Baek Jin-hee Hits Right Note as Villain in TV Soap


    March 27, 2014 08:45

    Playing the role of the main antagonist in a popular TV drama or movie can be a double-edged sword for young actresses: It can launch them to stardom, but also pigeonhole them as villains for the rest of their career.

    Baek Jin-hee

    However, the gambit seems to have paid dividends for Baek Jin-hee, who recently appeared as the vicious Tanasili in the MBC soap "The Empress Ki."

    The role has finally established her as one of the most sought-after actresses among her peers, and has garnered her more publicity than certain risque choices made earlier in her career. Notably, she once exposed her rear end in the MBC sitcom "High Kick 3: The Short Legs Strike Back."

    "We've been receiving offers for her to star in main roles for several TV soap operas and shows," said a spokesperson for her agency Snowball Entertainment.

    Actresses who have successfully launched their careers by playing wicked women on screen have usually had at least two things in common. First, they picked the right script, as the respective dramas have all proven hugely popular. Second, the role has been greatly at odds with their previous on-screen persona.

    In the case of Baek, who is known for her round face and cute looks, it would have been difficult to picture her as a cold-blooded, merciless woman before she inhabited the role in such an animated and credible manner. But her attention to detail has brought Tanasili to life and won over audiences.

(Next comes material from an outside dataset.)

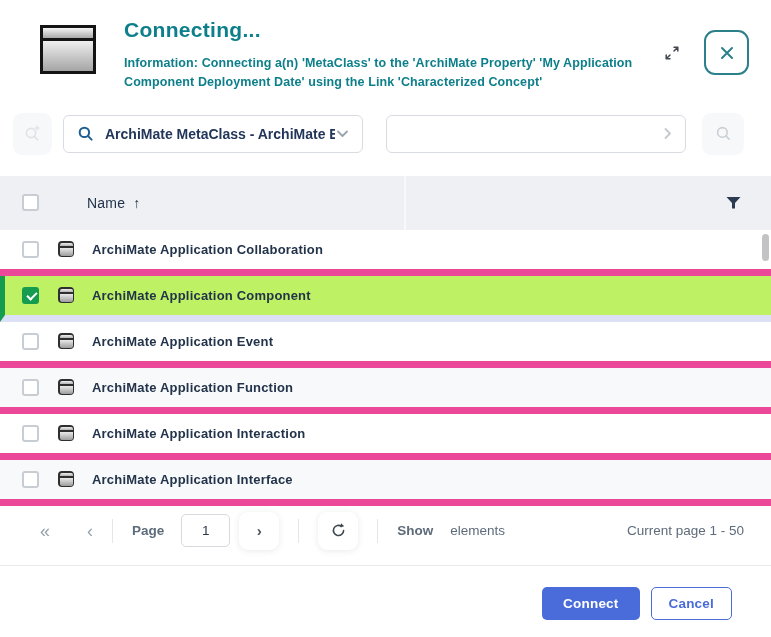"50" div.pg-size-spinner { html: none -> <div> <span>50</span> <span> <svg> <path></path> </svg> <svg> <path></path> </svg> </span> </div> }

    Han Hee, the producer of "The Empress Ki," said, "I think people found it surprising and unexpected that she could do so well playing such a bad character."

    Actresses must also add a new layer of depth to the role to make it a success. Audiences no longer find it credible to see two-dimensional characters driven purely by jealousy or a naturally malicious nature. If the actress can convince viewers that the character has a good reason for the questionable decisions they take, then viewers will be more willing to go along for the ride.

    Cho Hoon-yeon, the casting director for "The Empress Ki," said, "People have had enough of seeing women yell and scream with murderous looks in their eyes."